Ikan arwana termasuk kedalam keluarga ikan karuhun atau dengan kata lain Osteoglasidae atau juga keluarga ikan bony-tongue lidah bertulang, karena dibagian dasar mulutnya berupa tulang yang berfungsi sebagai gigi.

Selain itu, Arwana juga memiki berbagai julukan, contohnya seperti ikan Naga, Barramundi, PlaTapad, Kelesa, Siluk, Kayangan, Saratoga, Peyang, Aruwana, Tangkelese, dan juga ikan Arowana, tergantung dari habitat hidup mereka. Bentuk dan juga penampilan ikan arwana termasuk cantik dan  cukup unik.

Tubuhnya dapat tumbuh memanjang dan ramping dengan gerakan renang sangat anggun. Ikan Arwana di habitat hidupnya mempunyai variasi warna seperti perak, hijau, atau merah. Pada bibir di bagian bawahnya terdapat dua buah sungut yang berfungsi untuk sensor getar untuk mengetahui posisi mangsanya di permukaan air. Sungut ini termasuk dalam kriteria penilaian keindahan ikan arwana itu sendiri.

Arwana merupakan ikan perenang atas, dan hal ini ditunjukkan oleh betuk mulutnya.
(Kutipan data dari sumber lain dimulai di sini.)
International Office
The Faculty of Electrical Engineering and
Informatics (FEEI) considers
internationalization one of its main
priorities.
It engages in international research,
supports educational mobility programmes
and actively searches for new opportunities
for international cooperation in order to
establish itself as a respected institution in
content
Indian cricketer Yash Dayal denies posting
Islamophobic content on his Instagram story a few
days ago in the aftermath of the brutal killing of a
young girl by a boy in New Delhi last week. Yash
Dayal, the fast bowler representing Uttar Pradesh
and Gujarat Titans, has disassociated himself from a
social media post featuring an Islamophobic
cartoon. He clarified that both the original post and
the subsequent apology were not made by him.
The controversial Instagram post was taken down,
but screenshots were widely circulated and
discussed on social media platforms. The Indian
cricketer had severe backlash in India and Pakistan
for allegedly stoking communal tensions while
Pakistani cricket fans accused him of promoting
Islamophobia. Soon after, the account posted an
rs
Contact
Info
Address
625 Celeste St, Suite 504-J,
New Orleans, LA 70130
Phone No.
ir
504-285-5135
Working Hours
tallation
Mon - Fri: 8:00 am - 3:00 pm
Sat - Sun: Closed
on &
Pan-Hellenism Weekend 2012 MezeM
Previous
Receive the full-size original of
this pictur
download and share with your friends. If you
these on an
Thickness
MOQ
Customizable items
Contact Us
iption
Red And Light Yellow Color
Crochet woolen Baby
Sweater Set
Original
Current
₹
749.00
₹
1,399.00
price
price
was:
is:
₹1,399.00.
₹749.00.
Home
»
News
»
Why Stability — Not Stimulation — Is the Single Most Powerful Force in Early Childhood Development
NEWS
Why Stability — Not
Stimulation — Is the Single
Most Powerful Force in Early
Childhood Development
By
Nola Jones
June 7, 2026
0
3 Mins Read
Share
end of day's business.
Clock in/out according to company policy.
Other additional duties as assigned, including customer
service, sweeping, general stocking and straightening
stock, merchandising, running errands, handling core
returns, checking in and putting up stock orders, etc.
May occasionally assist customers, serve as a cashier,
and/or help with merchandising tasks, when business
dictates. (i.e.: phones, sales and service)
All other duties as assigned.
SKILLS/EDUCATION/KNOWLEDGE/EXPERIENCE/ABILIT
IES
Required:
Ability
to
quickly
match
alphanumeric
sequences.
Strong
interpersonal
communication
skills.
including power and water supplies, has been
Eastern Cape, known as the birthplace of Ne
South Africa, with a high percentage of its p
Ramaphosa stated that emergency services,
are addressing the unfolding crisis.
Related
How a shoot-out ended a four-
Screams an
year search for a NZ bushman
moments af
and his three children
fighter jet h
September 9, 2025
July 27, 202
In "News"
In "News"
Tahap untuk budidaya ikan Arwana dimulai dari seleksi benih yang akan dipijahkan.

  1. Tahap pematangan gonad dapat dilakukan di aquarium dengan ukuran 100 X 80 X 70 cm dan isi dengan air setinggi 60 cm,
  2. Pilihlah induk arwana kemudian masukkan indukan tersebut ke dalam aquarium yang telah di isi air,
  3. Pemijahan arwana akan dilakukan di kolam tanah yang berukuran ukuran 2.000 m2 dan diisi air setinggi 80 cm.
  4. Pastikan oleh Anda bahwa air harus mengalir terus menerus dan kemudian masukkan indukan ikan arwana tersebut ke dalam kolam.
  5. Anda hanya tinggal memberi pakan atau memberi makan karena ikan akan memijah secara alami tanpa adanya bantuan.
  6. Setelah beberapa bulan maka ikan arwana tersebut telah untuk siap dipanen yaitu ketika menginjak umur 3 bulan setelah musim hujan berlalu,
  7. Cara untuk memanen ikan arwana sangat mudah Anda hanya tinggal menyurutkan ketinggian air dan Anda dapat menangkap induk arwana yang berada dalam kolam peternakan dengan sekup net atau dengan menggunakan jaring yang halus,
  8. Lalu Anda dapat mengambil benih arwana yang dihasilkan oleh indukan ikan arwana dan siap untuk Anda tebarkan  ke dalam akuarium pembesaran seperti halnya Anda memulai pembesaran pertama tadi.

Demikianlah beberapa tips sukses budidaya ikan Arwana yang dapat Anda coba. Semoga berhasil!